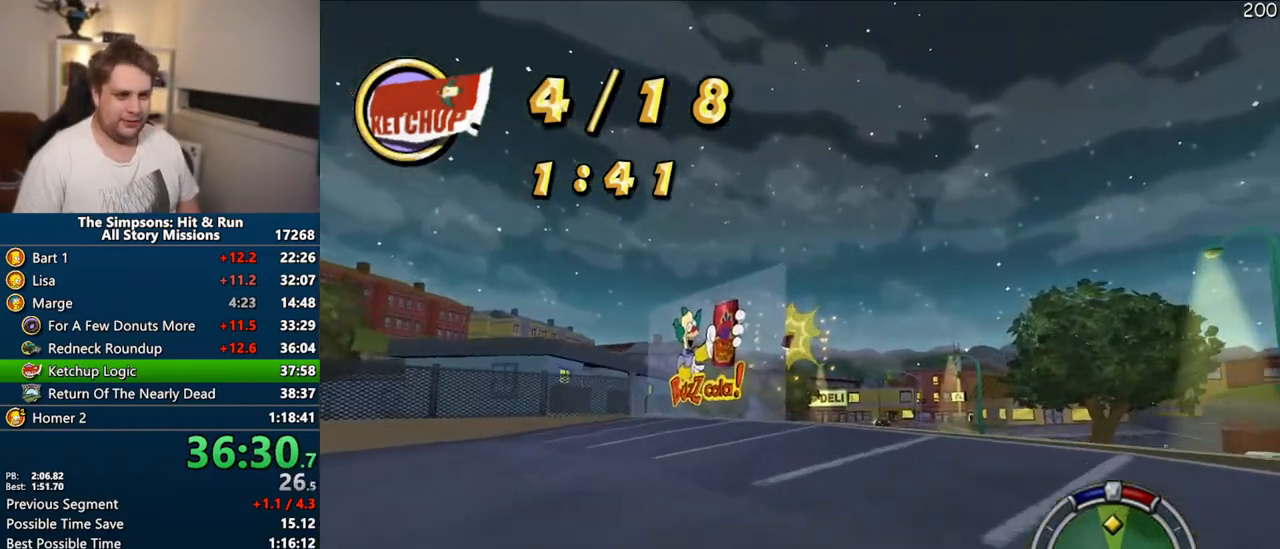
{"buttons": ["CROSS"], "left_stick": "center", "right_stick": "center", "events": [[50, "right_stick", "down"], [83, "left_stick", "up-right"], [133, "left_stick", "right"], [233, "right_stick", "center"], [417, "left_stick", "center"]]}
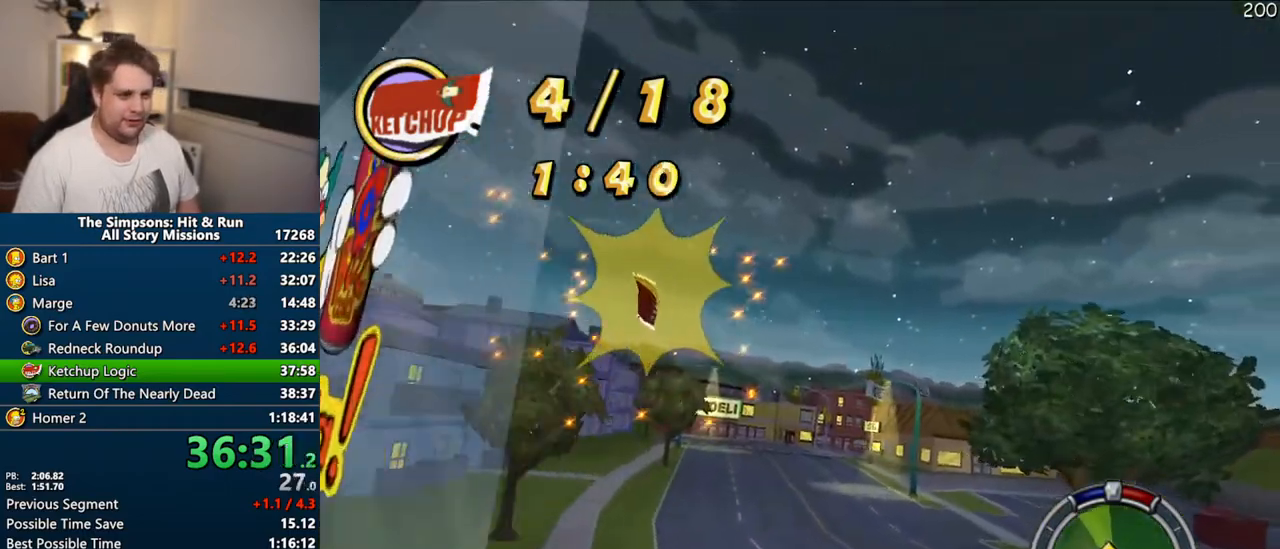
{"buttons": ["CROSS"], "left_stick": "up-left", "right_stick": "center", "events": [[283, "left_stick", "up-left"]]}
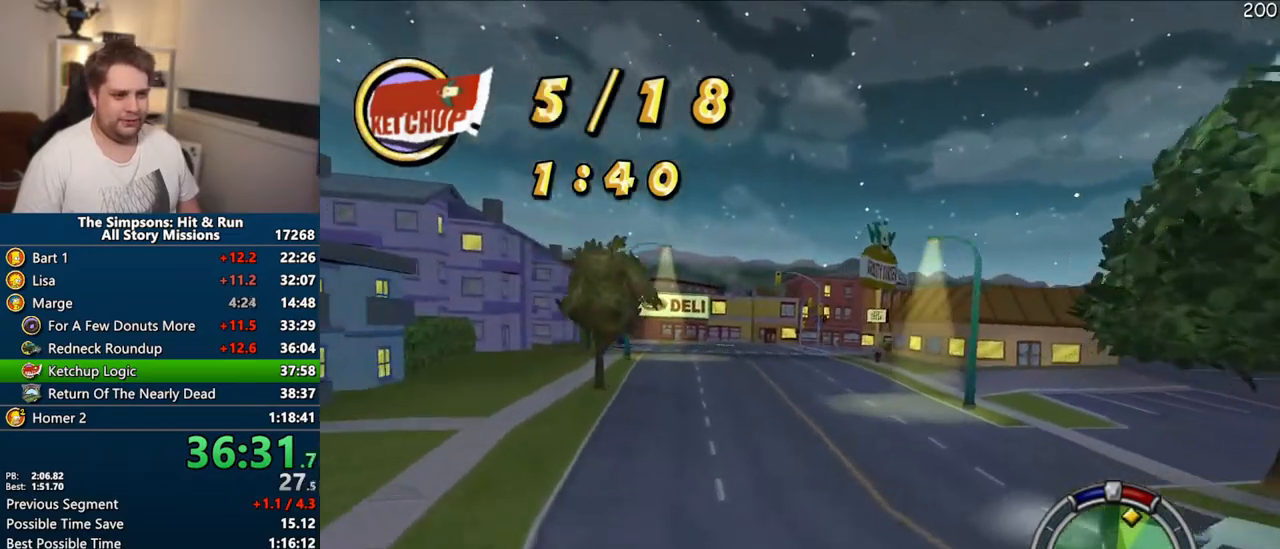
{"buttons": ["CROSS"], "left_stick": "center", "right_stick": "center", "events": [[333, "left_stick", "left"], [483, "left_stick", "center"]]}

- - - - -

What you need to do = Retype the whole listing word for word. Skip the pictures.

Task output =
{"buttons": ["CROSS"], "left_stick": "center", "right_stick": "center", "events": [[50, "right_stick", "down"], [83, "left_stick", "up-right"], [133, "left_stick", "right"], [233, "right_stick", "center"], [417, "left_stick", "center"]]}
{"buttons": ["CROSS"], "left_stick": "up-left", "right_stick": "center", "events": [[283, "left_stick", "up-left"]]}
{"buttons": ["CROSS"], "left_stick": "center", "right_stick": "center", "events": [[333, "left_stick", "left"], [483, "left_stick", "center"]]}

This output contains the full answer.